Ray also saw that System Industries’ focus on OEM sales was a barrier to growth. The OEM market was too small and too dependent on the ultimate end user markets served by a few key customers. If System Industries was to achieve sales in the $100-million range, it would have to sell its products directly to end users. Ray made plans to change the marketing direction of the company, and in 1976 development began on a new product—the 9400 series—that would appeal directly to the minicomputer end user. The plan also called for an expansion into international markets and creation of a service and support business.

At the end of Ray’s first year (1976), revenues had doubled from about $6 million to $12.1 million. Instead of a net loss of $2 million, the company showed a net income of $703,000. The 162 employees who worked at System Industries felt proud, and relieved, that the company was finally in the black.

In Ray’s second year, System Industries still sold almost exclusively to OEM customers, and it was selling systems that had been developed in 1975 and earlier.
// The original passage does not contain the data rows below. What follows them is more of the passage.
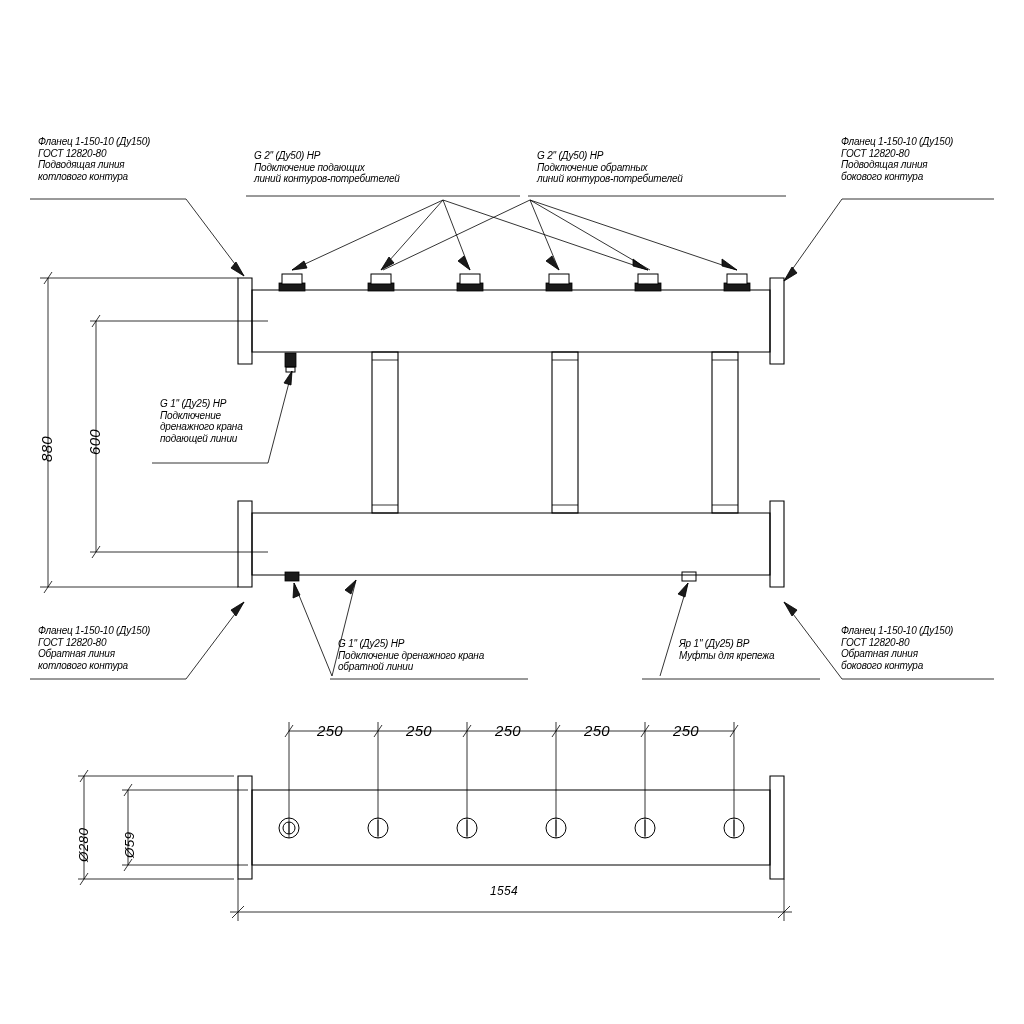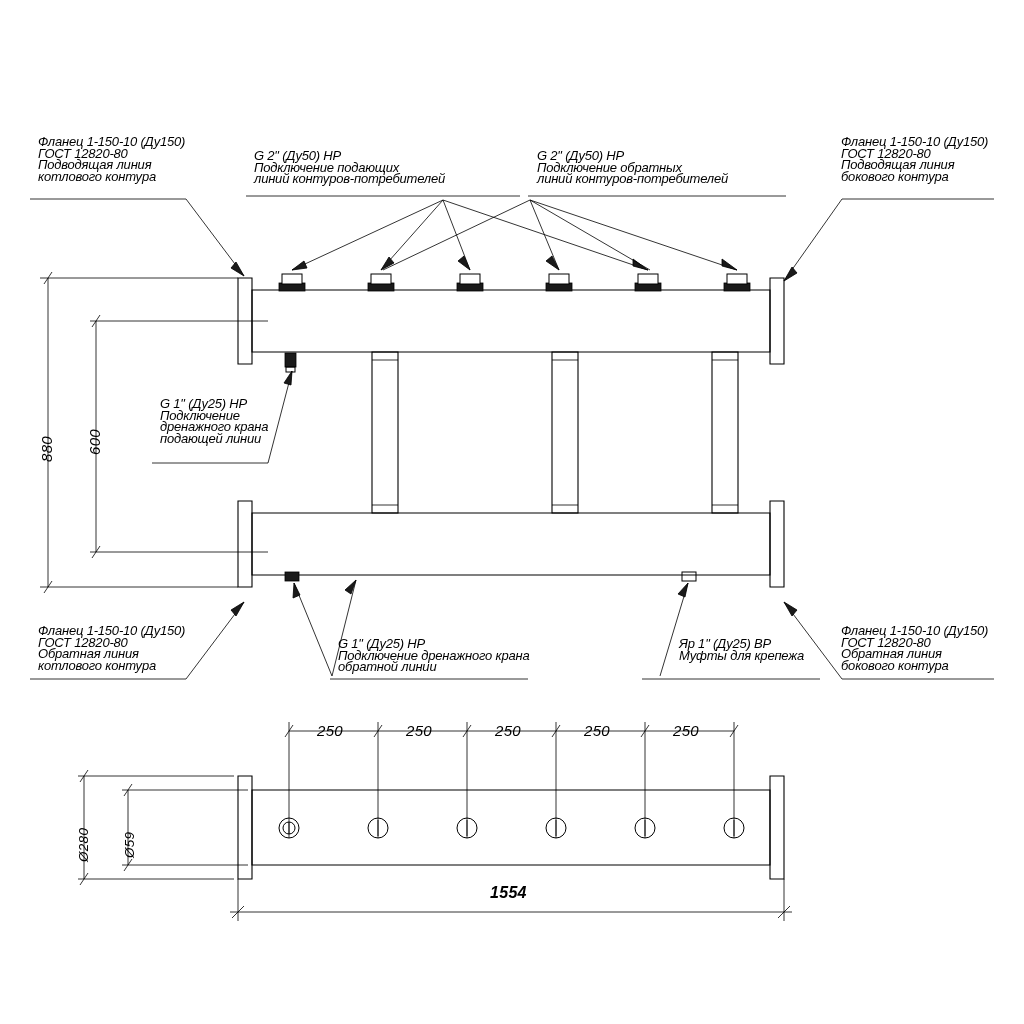--- a/index.html
+++ b/index.html
@@ -29,21 +29,21 @@
   .ln-dim { stroke: #000000; stroke-width: 0.8; fill: none; }
   .ln-lead { stroke: #000000; stroke-width: 0.8; fill: none; }
   .fill-dark { fill: #1a1a1a; stroke: #000000; stroke-width: 0.8; }
   .fill-white { fill: #ffffff; stroke: #000000; stroke-width: 1.0; }
   .fill-none { fill: none; stroke: #000000; stroke-width: 1.0; }
 
   .note {
     position: absolute;
     font-family: "Liberation Sans", sans-serif;
     font-style: italic;
-    font-size: 13px;
+    font-size: 10px;
     line-height: 11.5px;
     color: #000000;
     white-space: pre-line;
     letter-spacing: -0.2px;
   }
   .dimtext {
     position: absolute;
     font-family: "Liberation Sans", sans-serif;
     font-style: italic;
     font-size: 15px;
@@ -347,15 +347,15 @@
   <div class="dimtext vert small" style="left:76px; top:862px;">Ø280</div>
 
   <div class="dimtext vert small" style="left:122px; top:858px;">Ø59</div>
 
   <div class="dimtext" style="left:317px; top:722px;">250</div>
   <div class="dimtext" style="left:406px; top:722px;">250</div>
   <div class="dimtext" style="left:495px; top:722px;">250</div>
   <div class="dimtext" style="left:584px; top:722px;">250</div>
   <div class="dimtext" style="left:673px; top:722px;">250</div>
 
-  <div class="dimtext" style="left:490px; top:884px; font-size:16px;font-weight:bold;">1554</div>
+  <div class="dimtext" style="left:490px; top:884px; font-size:12px;">1554</div>
 
 </div>
 
 </body></html>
Development of the 9400 series—designed to operate with DEC PDP-11 software—was in full swing, with a projected ship date of first quarter 1978. At the end of Ray’s second year (1977), revenues were up 35%, from $12.1 million to $16.4 million. Net income was up 70% to $1.2 million.
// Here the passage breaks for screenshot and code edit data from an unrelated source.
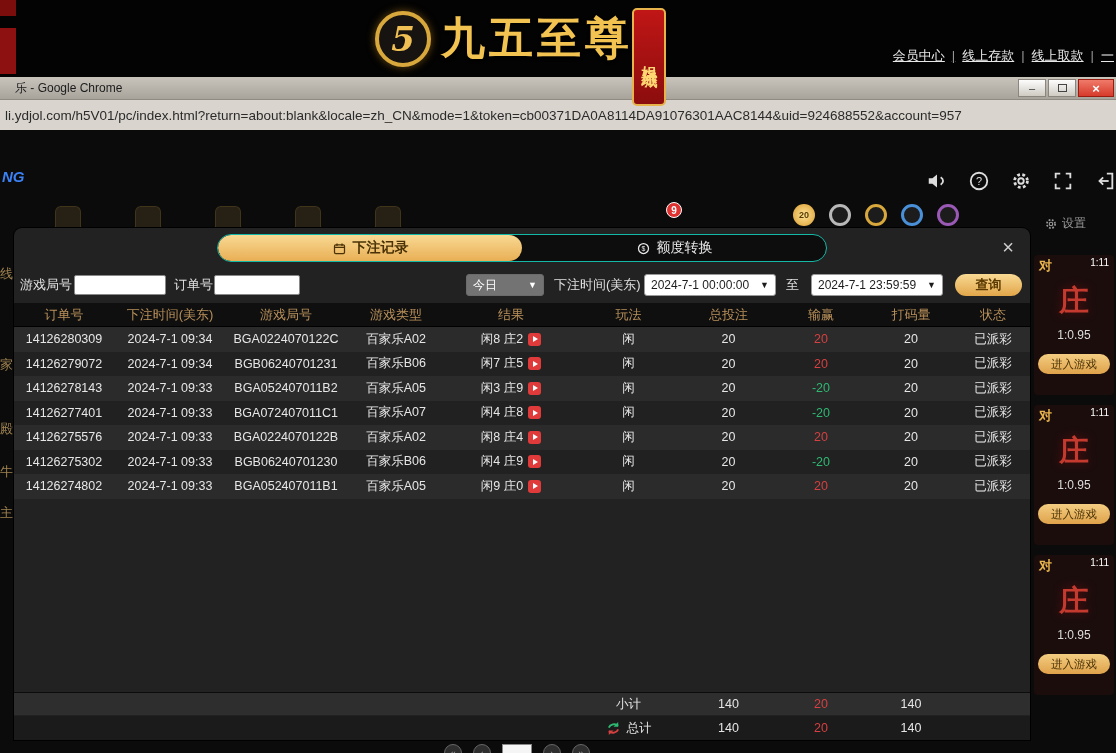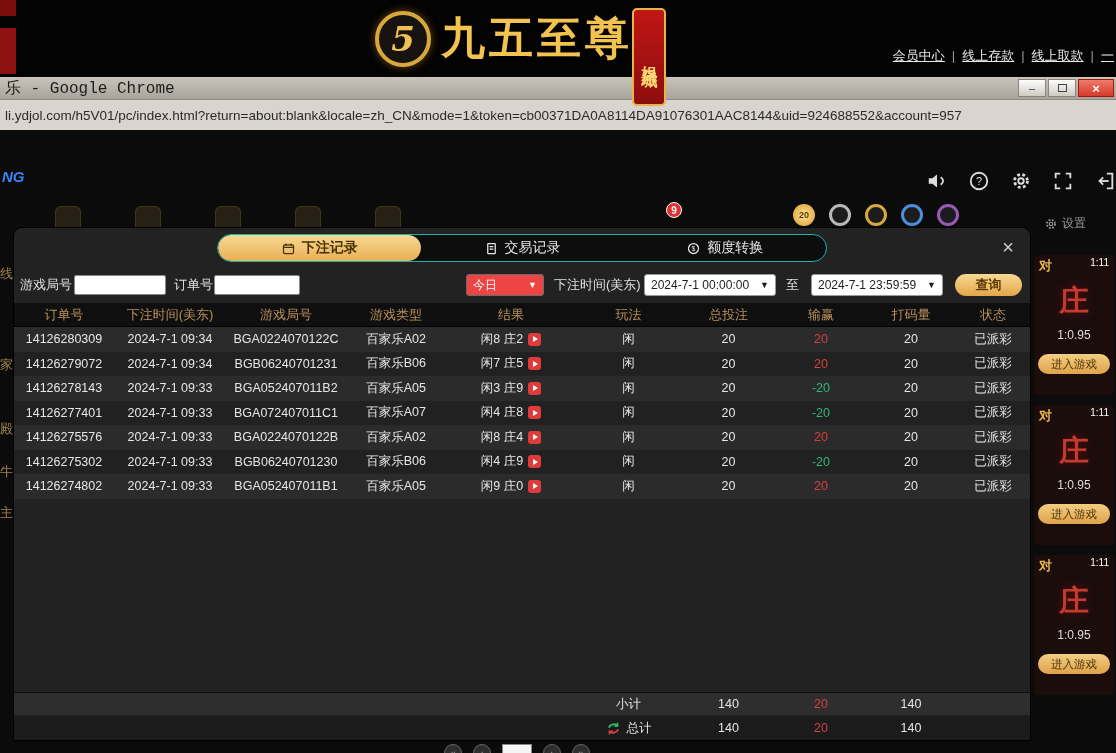--- a/index.html
+++ b/index.html
@@ -20,21 +20,21 @@
                 color:#ffd873; font-size:16px; font-weight:bold;
                 writing-mode:vertical-rl; text-orientation:upright; letter-spacing:3px; }
   .top-nav { position:absolute; right:2px; top:47px; color:#e8e8e8; font-size:13px; white-space:nowrap;text-decoration:underline; }
   .top-nav .sep { color:#9a9a9a; margin:0 7px; }
   .corner-red1 { position:absolute; left:0; top:0; width:16px; height:16px; background:#7c0d0d; z-index:60; }
   .corner-red2 { position:absolute; left:0; top:28px; width:16px; height:46px; background:#8d1111; z-index:60; }
 
   
   .titlebar { position:absolute; left:0; top:77px; width:1116px; height:22px; z-index:30;
               background:linear-gradient(#c9c5bd,#a8a49b); display:flex; align-items:center; }
-  .titlebar-title { margin-left:5px; font-size:16px; color:#1c1c1c;font-family:Liberation Mono, monospace; }
+  .titlebar-title { margin-left:15px; font-size:12px; color:#1c1c1c; }
   .win-controls { position:absolute; right:2px; top:2px; display:flex; gap:2px; }
   .win-btn { width:28px; height:18px; background:linear-gradient(#fdfdfd,#cfcbc2); border:1px solid #8a867d;
              display:flex; align-items:center; justify-content:center; font-size:11px; color:#333; }
   .win-max-glyph { width:9px; height:8px; border:1px solid #444; }
   .win-close { width:36px; background:linear-gradient(#f07b6a,#d63a2a); border-color:#991c10;
                color:#fff; font-weight:bold; font-size:13px; }
   .urlbar { position:absolute; left:0; top:99px; width:1116px; height:31px; z-index:30;
             background:#d9d5ce; border-top:1px solid #8f8b82; display:flex; align-items:center; }
   .url-text { margin-left:5px; font-size:13.5px; color:#2b2b2b; white-space:nowrap; overflow:hidden; width:1108px; }
 
@@ -71,21 +71,21 @@
          color:#e8e8e8; font-size:14px; cursor:pointer; }
   .tab.active { background:linear-gradient(#f8d993,#e9af55); color:#4a3206; font-weight:bold; border-radius:14px; }
   .tab-icon { width:15px; height:15px; }
   .modal-close { position:absolute; right:16px; top:9px; color:#cfcfcf; font-size:20px; line-height:1; cursor:pointer; }
 
   .filterbar { position:absolute; top:46px; left:0; width:1016px; height:22px; font-size:13px; color:#e0e0e0; }
   .filterbar > * { position:absolute; top:0; height:22px; }
   .f-label { display:flex; align-items:center; }
   .f-input { background:#fff; border:1px solid #888; border-radius:2px; height:20px; top:1px; }
   .sel { display:flex; align-items:center; justify-content:space-between; padding:0 6px; font-size:12px; border-radius:3px; }
-  .sel-dark { background:#ef4444; border:1px solid #6b6b6b; color:#fff;align-items:center; }
+  .sel-dark { background:#737373; border:1px solid #6b6b6b; color:#fff;align-items:center; }
   .sel-light { background:#fff; border:1px solid #999; color:#1c1c1c; }
   .caret { font-size:9px; margin-left:6px; }
   .query-btn { background:linear-gradient(#f8d993,#e2a64a); border-radius:11px; color:#5a3a00;
                font-weight:bold; font-size:13px; display:flex; align-items:center; justify-content:center; cursor:pointer; }
 
   .grid-row { display:grid; grid-template-columns:100px 112px 120px 100px 130px 105px 95px 90px 90px 74px; }
   .grid-row > div { display:flex; align-items:center; justify-content:center; overflow:hidden; }
   .thead { position:absolute; top:75px; left:0; width:1016px; height:24px; background:#0f0f0f;
            color:#b9905a; font-size:13px; border-bottom:1px solid #000; }
   .tbody { position:absolute; top:99px; left:0; width:1016px; }
@@ -206,27 +206,20 @@
   <div class="tabbar">
     <div class="tab active">
       <svg class="tab-icon" viewBox="0 0 24 24">
           <rect x="4" y="6" width="16" height="14" rx="2" fill="none" stroke="currentColor" stroke-width="2"></rect>
           <path d="M4 10h16M8 4v4M16 4v4" stroke="currentColor" stroke-width="2"></path>
         </svg>
       <span>下注记录</span>
     </div>
     <div class="tab">
       <svg class="tab-icon" viewBox="0 0 24 24">
-          <rect x="6" y="4" width="12" height="16" rx="1" fill="none" stroke="currentColor" stroke-width="2"></rect>
-          <path d="M9 9h6M9 13h6" stroke="currentColor" stroke-width="2"></path>
-        </svg>
-      <span>交易记录</span>
-    </div>
-    <div class="tab">
-      <svg class="tab-icon" viewBox="0 0 24 24">
           <circle cx="12" cy="12" r="8" fill="none" stroke="currentColor" stroke-width="2"></circle>
           <text x="12" y="16" font-size="11" text-anchor="middle" fill="currentColor">$</text>
         </svg>
       <span>额度转换</span>
     </div>
   </div>
   <div class="modal-close">×</div>
 
   <div class="filterbar">
     <div class="f-label" style="left:6px">游戏局号</div>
Ray’s third year was a rough one. As the company built a direct sales force in the US and Europe and expanded its customer service capabilities, technical difficulties caused a delay in the development of the new product line. When the 9400 series finally shipped late in the year, it was nine months overdue. Consequently 1978 sales were up just 14% over the previous year to $18.7 million, and the company posted a net loss of $1.4 million.

In Ray’s final year and a half with the company (1979–80), the engine he had so carefully tuned finally started humming. The transition to an end-user marketing focus was completed. Sales of the 9400 series accounted for nearly half of all system sales and the customer service revenues almost doubled.
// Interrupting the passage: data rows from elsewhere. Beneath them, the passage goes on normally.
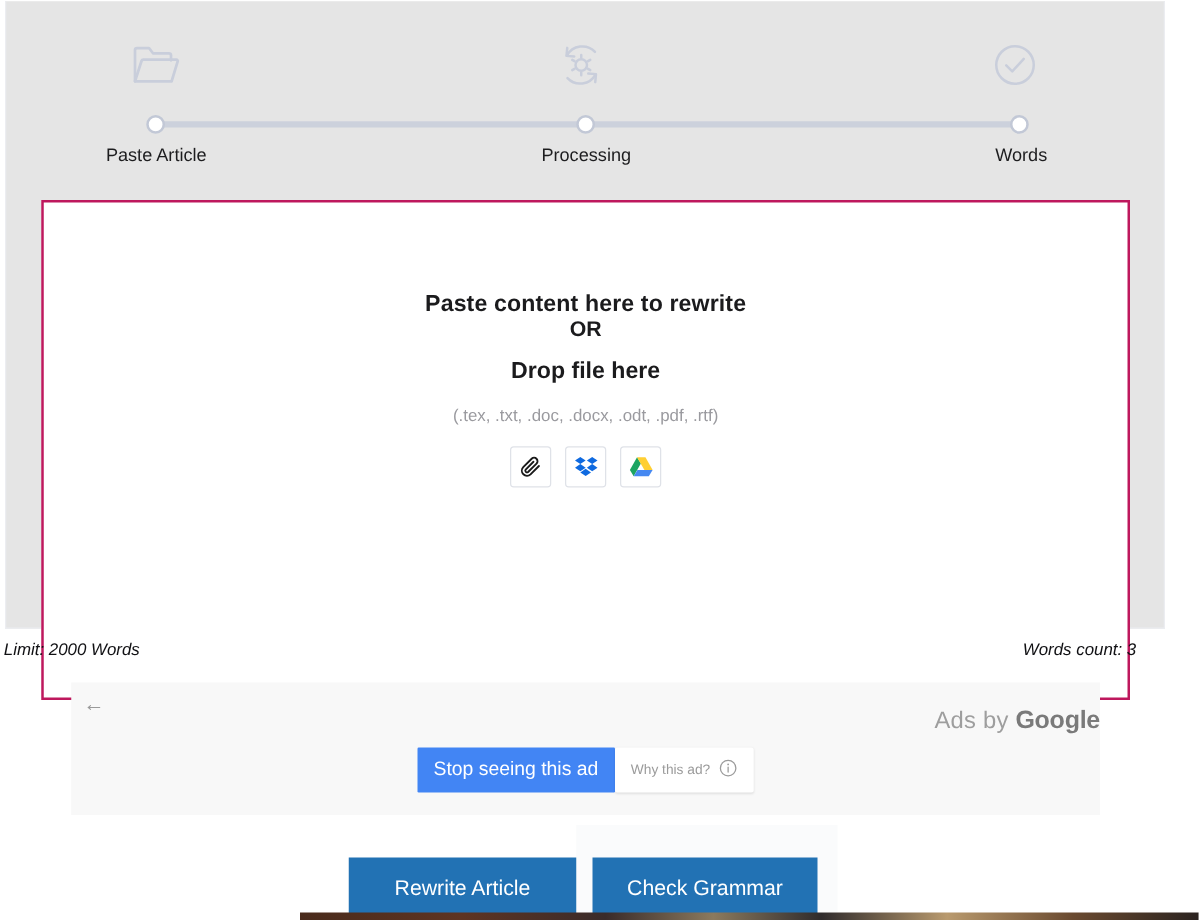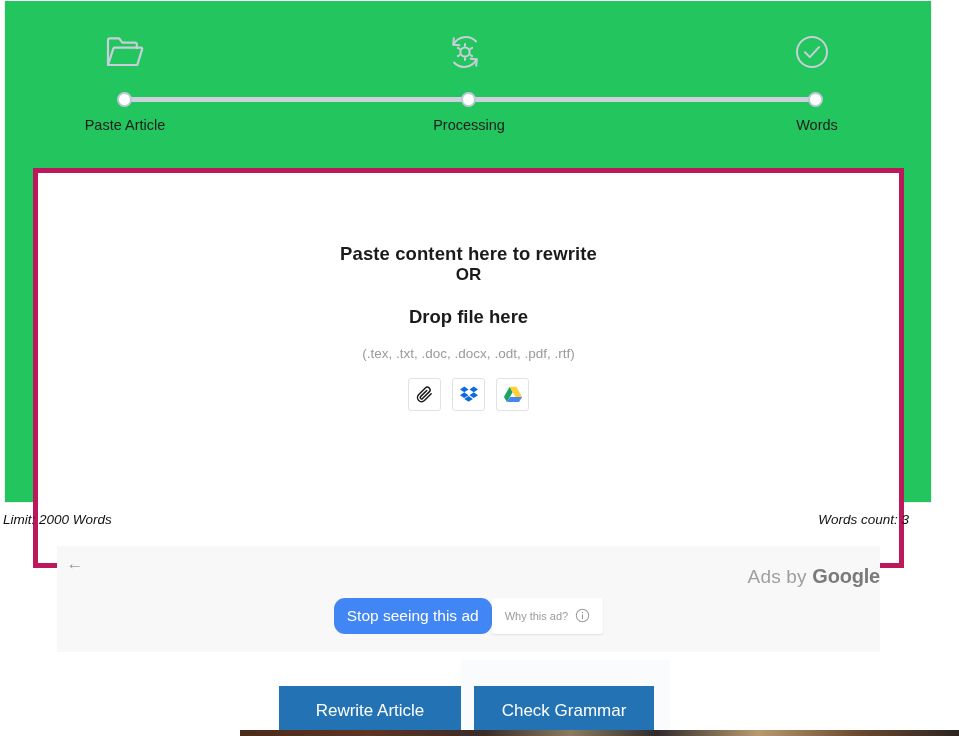--- a/index.html
+++ b/index.html
@@ -20,21 +20,21 @@
     background: #ffffff;
   }
 
   
   .editor-panel {
     position: absolute;
     left: 4px;
     top: 1px;
     width: 928px;
     height: 502px;
-    background: #22c55e;
+    background: #e5e5e5;
     border: 1px solid #ecedf1;
     border-top: none;
   }
 
   
   .stepper {
     position: absolute;
     left: 0;
     top: 0;
     width: 928px;
@@ -93,25 +93,25 @@
     font-family: "Liberation Sans", sans-serif;
   }
   .step-label.l1 { left: 20px; }
   .step-label.l2 { left: 364px; }
   .step-label.l3 { left: 712px; }
 
   
   .dropzone {
     position: absolute;
     left: 28px;
-    top: 167px;
+    top: 159px;
     width: 871px;
     height: 400px;
     background: #ffffff;
-    border: 5px solid #be185d;
+    border: 2px solid #be185d;
   }
 
   .dz-inner {
     position: absolute;
     left: 0;
     right: 0;
     top: 70px;
     text-align: center;
   }
 
@@ -120,21 +120,21 @@
     font-weight: bold;
     color: #1b1b1d;
     letter-spacing: 0.1px;
   }
   .dz-or {
     font-size: 17px;
     font-weight: bold;
     color: #1b1b1d;
   }
   .dz-drop {
-    margin-top: 21px;
+    margin-top: 11px;
     font-size: 18.5px;
     font-weight: bold;
     color: #1b1b1d;
   }
   .dz-formats {
     margin-top: 18px;
     font-size: 13.5px;
     color: #9a9a9f;
   }
 
@@ -236,21 +236,21 @@
     align-items: flex-start;
   }
 
   .btn-stop {
     height: 36px;
     padding: 8px 13px;
     background: #4285f4;
     color: #ffffff;
     font-size: 15.5px;
     border: none;
-    border-radius: 11px;
+    border-radius: 1px;
     display: flex;
     align-items: center;
     cursor: pointer;
     font-family: "Liberation Sans", sans-serif;
   }
 
   .btn-why {
     height: 36px;
     padding: 0 13px;
     background: #ffffff;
The decision was made to phase out an unprofitable subsidiary business, Silonics, that had manufactured an ink-jet printer. System Industries licensed the technology developed by Silonics but no longer manufactured printers. Ray and others decided the company should focus on its primary storage systems business.

Revenues in 1979 were $25 million, up 33.5% over 1978. In 1980, sales increased 51% to $37.9 million. When Ray left the company at the end of July 1980, Systems Industries had an installed base of 11,000 systems and was on track to achieve sales of $63 million in 1981. The company went public in September 1980.

In 1980, Ray received $65,255 in salary from Systems Industries, plus an additional $3,100 in personal benefits. His annualized salary was probably in the $110,000 range (Zschau made $146,899, while two Vice Presidents made $212,782 and $152,076, respectively). Ray seems to have preferred to take most of his compensation in the form of company stock, of which he had conspicuously more than either of the Vice Presidents who drew higher salaries than he. When Ray left System Industries, he had options to purchase 38,250 shares—2.43% of the total shares. Only the founders and the venture capital firms and principals had interests in more shares. Ray’s options were worth an estimated $562,656 as of December 1980.